(Text-based design files)
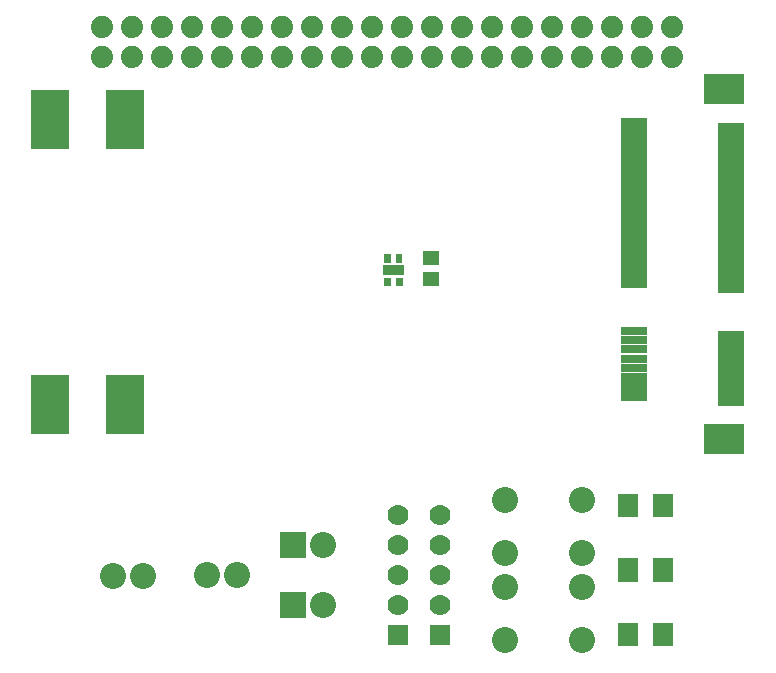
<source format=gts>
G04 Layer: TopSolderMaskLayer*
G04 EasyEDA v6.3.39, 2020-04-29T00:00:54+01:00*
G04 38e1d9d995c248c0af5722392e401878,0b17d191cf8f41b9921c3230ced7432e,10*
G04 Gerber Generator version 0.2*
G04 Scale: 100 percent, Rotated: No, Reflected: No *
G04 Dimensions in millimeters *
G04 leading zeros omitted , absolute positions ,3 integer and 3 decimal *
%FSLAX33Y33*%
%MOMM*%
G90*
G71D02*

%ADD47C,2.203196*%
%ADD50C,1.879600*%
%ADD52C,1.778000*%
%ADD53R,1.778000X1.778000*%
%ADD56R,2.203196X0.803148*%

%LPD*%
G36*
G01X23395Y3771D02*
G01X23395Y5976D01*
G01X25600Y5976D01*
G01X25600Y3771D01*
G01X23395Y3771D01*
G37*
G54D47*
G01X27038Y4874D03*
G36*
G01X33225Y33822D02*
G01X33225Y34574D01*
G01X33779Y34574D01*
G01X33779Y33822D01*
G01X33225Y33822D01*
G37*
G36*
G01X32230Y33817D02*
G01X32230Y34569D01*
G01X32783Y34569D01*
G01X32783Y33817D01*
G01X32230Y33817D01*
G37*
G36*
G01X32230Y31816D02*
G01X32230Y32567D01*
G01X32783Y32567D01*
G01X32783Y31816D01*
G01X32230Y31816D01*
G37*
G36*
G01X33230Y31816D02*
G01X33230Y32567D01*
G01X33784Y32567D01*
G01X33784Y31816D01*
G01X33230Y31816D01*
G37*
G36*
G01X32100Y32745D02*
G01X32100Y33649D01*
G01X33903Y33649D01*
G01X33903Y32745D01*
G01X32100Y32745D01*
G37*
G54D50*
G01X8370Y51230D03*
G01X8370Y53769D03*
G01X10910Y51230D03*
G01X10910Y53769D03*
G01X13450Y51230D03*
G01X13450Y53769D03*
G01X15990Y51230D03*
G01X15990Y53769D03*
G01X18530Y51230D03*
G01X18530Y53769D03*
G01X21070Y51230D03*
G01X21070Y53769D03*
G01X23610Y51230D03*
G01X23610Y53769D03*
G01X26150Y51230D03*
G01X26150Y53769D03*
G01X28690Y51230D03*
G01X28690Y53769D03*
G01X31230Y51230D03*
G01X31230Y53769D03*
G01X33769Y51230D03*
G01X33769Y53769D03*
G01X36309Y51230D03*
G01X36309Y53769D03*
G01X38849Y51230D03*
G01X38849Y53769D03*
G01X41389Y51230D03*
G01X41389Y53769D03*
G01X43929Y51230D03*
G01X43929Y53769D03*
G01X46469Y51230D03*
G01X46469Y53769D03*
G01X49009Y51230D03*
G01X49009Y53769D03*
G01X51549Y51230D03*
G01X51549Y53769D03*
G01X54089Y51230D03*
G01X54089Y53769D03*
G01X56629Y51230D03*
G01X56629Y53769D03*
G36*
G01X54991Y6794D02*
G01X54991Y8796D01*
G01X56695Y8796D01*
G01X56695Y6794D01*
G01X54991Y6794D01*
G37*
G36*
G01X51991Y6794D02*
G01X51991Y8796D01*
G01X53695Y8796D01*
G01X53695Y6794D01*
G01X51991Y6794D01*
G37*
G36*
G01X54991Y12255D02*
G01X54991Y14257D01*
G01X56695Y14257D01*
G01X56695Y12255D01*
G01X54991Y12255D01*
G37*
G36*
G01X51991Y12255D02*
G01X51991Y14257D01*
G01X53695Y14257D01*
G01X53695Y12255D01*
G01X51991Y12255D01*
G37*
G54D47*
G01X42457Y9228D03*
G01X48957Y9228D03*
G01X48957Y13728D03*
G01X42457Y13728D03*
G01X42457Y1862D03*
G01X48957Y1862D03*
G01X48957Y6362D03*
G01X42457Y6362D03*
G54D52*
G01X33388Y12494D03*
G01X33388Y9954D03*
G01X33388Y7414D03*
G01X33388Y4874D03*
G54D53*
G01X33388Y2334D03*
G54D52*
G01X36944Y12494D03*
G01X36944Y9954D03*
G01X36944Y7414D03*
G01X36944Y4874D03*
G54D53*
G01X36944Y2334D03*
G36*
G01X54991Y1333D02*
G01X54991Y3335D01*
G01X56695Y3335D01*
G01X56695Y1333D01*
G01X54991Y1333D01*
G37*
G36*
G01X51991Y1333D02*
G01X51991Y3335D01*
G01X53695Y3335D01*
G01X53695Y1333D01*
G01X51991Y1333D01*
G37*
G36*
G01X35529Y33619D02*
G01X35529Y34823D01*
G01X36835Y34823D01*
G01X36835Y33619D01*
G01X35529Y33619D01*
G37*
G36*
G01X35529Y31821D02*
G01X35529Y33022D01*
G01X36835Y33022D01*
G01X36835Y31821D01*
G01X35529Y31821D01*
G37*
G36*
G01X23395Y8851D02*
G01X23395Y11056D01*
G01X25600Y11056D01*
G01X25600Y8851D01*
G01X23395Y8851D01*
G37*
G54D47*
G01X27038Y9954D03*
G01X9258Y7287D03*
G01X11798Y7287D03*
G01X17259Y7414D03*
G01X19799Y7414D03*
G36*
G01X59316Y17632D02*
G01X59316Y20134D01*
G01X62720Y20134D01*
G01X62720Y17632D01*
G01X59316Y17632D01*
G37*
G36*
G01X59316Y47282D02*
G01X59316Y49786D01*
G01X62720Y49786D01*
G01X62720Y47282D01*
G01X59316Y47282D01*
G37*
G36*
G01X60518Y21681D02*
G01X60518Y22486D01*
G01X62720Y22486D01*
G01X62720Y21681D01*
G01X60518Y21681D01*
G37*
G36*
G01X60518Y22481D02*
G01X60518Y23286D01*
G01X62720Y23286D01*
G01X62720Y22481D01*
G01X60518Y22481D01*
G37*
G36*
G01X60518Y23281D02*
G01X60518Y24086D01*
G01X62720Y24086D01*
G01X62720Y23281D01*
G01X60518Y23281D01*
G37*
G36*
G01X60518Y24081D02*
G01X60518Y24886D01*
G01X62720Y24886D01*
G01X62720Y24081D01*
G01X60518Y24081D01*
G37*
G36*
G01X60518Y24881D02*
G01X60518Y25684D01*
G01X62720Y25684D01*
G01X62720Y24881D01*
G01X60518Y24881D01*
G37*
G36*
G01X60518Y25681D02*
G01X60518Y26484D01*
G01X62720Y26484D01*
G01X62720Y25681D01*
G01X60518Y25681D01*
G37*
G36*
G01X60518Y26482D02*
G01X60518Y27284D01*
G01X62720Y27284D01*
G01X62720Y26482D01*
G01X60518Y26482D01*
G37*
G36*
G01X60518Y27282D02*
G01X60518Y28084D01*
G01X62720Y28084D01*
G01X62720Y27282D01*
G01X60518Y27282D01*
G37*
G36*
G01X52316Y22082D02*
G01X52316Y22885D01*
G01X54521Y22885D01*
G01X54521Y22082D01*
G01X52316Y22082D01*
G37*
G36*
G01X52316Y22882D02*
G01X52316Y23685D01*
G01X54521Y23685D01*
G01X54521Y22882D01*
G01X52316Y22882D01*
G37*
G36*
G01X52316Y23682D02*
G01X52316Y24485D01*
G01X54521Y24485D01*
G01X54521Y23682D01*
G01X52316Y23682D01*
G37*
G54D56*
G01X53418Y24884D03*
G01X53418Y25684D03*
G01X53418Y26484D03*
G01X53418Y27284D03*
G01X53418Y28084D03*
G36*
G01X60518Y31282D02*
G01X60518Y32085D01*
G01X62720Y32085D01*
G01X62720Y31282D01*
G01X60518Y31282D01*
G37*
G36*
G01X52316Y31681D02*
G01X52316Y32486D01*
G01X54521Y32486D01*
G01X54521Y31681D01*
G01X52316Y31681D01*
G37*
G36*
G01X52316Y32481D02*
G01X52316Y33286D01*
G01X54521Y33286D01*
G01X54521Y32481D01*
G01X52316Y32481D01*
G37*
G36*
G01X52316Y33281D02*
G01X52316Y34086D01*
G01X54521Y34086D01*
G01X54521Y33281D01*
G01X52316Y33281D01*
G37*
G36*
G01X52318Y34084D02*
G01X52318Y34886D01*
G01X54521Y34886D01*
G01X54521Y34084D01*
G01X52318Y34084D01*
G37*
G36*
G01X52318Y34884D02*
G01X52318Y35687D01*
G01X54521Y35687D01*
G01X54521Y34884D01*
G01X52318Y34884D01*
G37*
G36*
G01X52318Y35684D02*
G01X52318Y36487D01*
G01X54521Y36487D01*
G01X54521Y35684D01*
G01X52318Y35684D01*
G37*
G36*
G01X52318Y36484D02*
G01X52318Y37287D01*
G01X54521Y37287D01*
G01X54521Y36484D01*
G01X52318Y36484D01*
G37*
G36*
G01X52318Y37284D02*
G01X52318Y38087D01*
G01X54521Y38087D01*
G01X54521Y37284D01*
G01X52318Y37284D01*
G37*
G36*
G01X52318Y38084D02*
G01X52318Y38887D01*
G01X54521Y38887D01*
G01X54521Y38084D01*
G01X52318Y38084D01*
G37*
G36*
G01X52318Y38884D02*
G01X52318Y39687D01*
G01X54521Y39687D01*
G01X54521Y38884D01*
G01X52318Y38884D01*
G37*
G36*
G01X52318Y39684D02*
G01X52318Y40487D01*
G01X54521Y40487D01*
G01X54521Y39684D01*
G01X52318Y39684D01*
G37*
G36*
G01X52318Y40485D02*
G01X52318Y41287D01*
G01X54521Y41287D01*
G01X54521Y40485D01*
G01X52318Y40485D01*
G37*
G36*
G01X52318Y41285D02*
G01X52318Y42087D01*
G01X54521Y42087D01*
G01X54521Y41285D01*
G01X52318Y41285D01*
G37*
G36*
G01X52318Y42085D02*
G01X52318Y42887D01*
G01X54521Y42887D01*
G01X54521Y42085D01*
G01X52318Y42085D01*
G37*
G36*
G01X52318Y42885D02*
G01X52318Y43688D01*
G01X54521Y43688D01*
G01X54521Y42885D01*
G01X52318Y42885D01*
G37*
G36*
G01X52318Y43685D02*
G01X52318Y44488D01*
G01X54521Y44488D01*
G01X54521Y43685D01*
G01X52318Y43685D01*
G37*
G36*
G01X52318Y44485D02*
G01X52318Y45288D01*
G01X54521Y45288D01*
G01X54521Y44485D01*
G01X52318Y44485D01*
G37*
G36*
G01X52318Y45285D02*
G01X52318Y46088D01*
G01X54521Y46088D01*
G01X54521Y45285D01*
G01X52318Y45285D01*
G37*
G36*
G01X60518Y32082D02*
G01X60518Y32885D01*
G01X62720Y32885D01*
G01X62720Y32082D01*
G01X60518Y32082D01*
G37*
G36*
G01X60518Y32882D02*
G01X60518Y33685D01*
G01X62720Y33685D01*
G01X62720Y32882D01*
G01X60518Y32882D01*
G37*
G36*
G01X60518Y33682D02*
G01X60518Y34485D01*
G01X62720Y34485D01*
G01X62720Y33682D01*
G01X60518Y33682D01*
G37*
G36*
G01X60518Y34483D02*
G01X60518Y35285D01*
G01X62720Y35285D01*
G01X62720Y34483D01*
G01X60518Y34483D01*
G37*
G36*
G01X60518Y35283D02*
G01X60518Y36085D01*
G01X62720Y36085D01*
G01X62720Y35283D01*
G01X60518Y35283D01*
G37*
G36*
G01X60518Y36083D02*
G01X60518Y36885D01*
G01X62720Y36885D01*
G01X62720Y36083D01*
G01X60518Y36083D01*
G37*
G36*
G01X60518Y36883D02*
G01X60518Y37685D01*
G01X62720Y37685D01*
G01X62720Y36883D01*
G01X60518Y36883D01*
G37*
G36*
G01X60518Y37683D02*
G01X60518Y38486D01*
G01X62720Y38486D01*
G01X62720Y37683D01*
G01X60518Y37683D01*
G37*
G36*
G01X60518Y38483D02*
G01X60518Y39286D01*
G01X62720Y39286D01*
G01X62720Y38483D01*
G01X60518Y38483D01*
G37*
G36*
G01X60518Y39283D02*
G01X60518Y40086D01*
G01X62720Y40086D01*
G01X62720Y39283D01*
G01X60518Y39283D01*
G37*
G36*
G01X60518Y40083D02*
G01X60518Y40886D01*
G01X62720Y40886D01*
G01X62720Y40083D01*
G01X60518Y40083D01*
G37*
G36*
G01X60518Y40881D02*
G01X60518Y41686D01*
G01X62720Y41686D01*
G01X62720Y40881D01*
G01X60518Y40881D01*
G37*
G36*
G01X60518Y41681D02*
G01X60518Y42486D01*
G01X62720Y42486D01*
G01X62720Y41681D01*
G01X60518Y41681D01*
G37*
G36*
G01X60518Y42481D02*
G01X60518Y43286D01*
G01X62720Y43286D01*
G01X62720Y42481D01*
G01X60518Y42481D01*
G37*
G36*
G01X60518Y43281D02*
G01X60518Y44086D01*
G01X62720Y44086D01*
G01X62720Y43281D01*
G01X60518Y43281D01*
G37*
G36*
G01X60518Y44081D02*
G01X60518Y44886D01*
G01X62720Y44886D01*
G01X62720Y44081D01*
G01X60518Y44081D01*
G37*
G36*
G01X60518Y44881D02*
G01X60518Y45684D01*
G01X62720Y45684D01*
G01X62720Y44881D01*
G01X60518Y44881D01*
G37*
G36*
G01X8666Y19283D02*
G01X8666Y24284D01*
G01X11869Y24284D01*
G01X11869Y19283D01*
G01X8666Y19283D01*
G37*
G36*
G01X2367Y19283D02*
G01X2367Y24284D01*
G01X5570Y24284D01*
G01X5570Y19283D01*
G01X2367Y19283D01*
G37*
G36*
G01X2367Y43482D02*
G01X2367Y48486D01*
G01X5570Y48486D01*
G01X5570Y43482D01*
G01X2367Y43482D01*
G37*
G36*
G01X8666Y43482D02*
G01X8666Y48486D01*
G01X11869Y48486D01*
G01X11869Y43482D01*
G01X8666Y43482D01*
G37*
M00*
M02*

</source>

#### [WHAT THE TASK REQUIRES]
Starting at the line above that contains "G01X60518Y22481D01*", repeat each line exactly up to and including the line that contains "G01X54521Y22082D01*", and stop there.

#### [RESPONSE TO THIS TASK]
G01X60518Y22481D01*
G37*
G36*
G01X60518Y23281D02*
G01X60518Y24086D01*
G01X62720Y24086D01*
G01X62720Y23281D01*
G01X60518Y23281D01*
G37*
G36*
G01X60518Y24081D02*
G01X60518Y24886D01*
G01X62720Y24886D01*
G01X62720Y24081D01*
G01X60518Y24081D01*
G37*
G36*
G01X60518Y24881D02*
G01X60518Y25684D01*
G01X62720Y25684D01*
G01X62720Y24881D01*
G01X60518Y24881D01*
G37*
G36*
G01X60518Y25681D02*
G01X60518Y26484D01*
G01X62720Y26484D01*
G01X62720Y25681D01*
G01X60518Y25681D01*
G37*
G36*
G01X60518Y26482D02*
G01X60518Y27284D01*
G01X62720Y27284D01*
G01X62720Y26482D01*
G01X60518Y26482D01*
G37*
G36*
G01X60518Y27282D02*
G01X60518Y28084D01*
G01X62720Y28084D01*
G01X62720Y27282D01*
G01X60518Y27282D01*
G37*
G36*
G01X52316Y22082D02*
G01X52316Y22885D01*
G01X54521Y22885D01*
G01X54521Y22082D01*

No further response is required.